Sulla seconda questione bisogna essere franchi. Ciascuno può essere mosso al referendum da presupposti diversi, che vanno dal semplice no al nucleare all’indipendentismo nelle sue varie gradazioni, una cosa dev’essere però chiara e cioé che se si vuole un’ampia adesione e mobilitazione occorre che tutti, responsabilmente, stiano al tema, ossia al No al Nucleare. Se il Comitato prenderà altre strade, pur rispettabili, sappia che condurrà una battaglia strettamente minoritaria, che non giova né ad allontare il nucleare dall’Isola nè alla pretesa di sovranità sarda. E sia ben chiaro che la consultazione elettorale è un’arma a doppio taglio: se la partecipazione sarà ampia, diverrà un ostacolo per le mire rapaci del governo nazionale sull’isola, se sarà bassa verrà preso a pretesto per sostenere che i sardi, in fondo, sono d’accordo ad aprire il loro territorio al nucleare. Si ricordi in proposito, che tutti gli antireferendari, di ogni risma e colore, sommano ai votanti contrari al quesito quello degli astenuti. Non ha fatto così anche Soru sulla Statutaria? Ed allora bando alle impostazioni minoritarie, sì alla mobilitazione ampia e grande senso di responsabilità per realizzarla. La sovranità avanza vincendo le battaglie, non facendo mera testimonianza.
3 commenti
1 Bomboi Adriano - SANATZIONE.EU
9 Luglio 2010 - 17:22
Osservazioni condivisibili e già fatte presenti ad alcuni membri organizzatori. Il problema politico principale (oltre al relativo rischio boomerang in caso di fiasco del referendum) è che, forse, c’è stata poca attenzione ad invitare preventivamente le sigle del centrodestra italiano, le quali avrebbero (o avranno) la possibilità di fornire una valenza politico-simbolica superiore di contrasto (proprio per l’allineamento con il Governo Italiano). Sul resto ovviamente sarà sempre e comunque Roma ad avere l’ultima parola (purtroppo) sulla pertinenza nucleare.
2 aldo lobina
9 Luglio 2010 - 20:52
Ma tradire le aspettative di un popolo - se espresse nelle forme lecite - significa imporre la spada di Brenno.

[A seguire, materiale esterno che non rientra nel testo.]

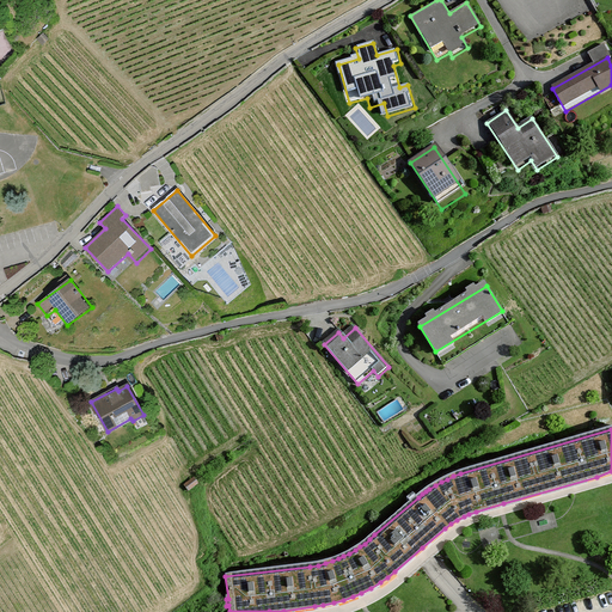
[(195,478),(185,485),(190,493),(200,485),(195,478)]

E’ il momento in cui un popolo vinto può trovare la forza di rialzare la testa e con quella far valere tutte le questioni della sua sovranità. Altro che federalismo! Conta una buona campagna di sensibilizzazione e informazione sui pro e i contro del nucleare, ma importa soprattutto la convinzione profonda che decisioni così importanti non possono essere imposte. La democrazia pretende partecipazione e questa deve essere promossa fin d’ora sulla questione energetica. Magari con una pianificazione diversa e più compatibile con questo territorio, che è prima di tutto nostro. Spetta quindi orima di tutto a noi il progetto per soddisfare i nostri fabbisogni energetici.Dobbiamo essere pronti, avere una soluzione diversa da quella che Brenno potrebbe volere . La storia non la fa solo Brenno, la fa anche Furio Camillo.
3 giuseppe
9 Luglio 2010 - 23:00
ancora contro Soru ! eh ‘ signor Pubusa’ la lingua batte dove il dente duole! O meglio ‘ la volpe e l’uva’.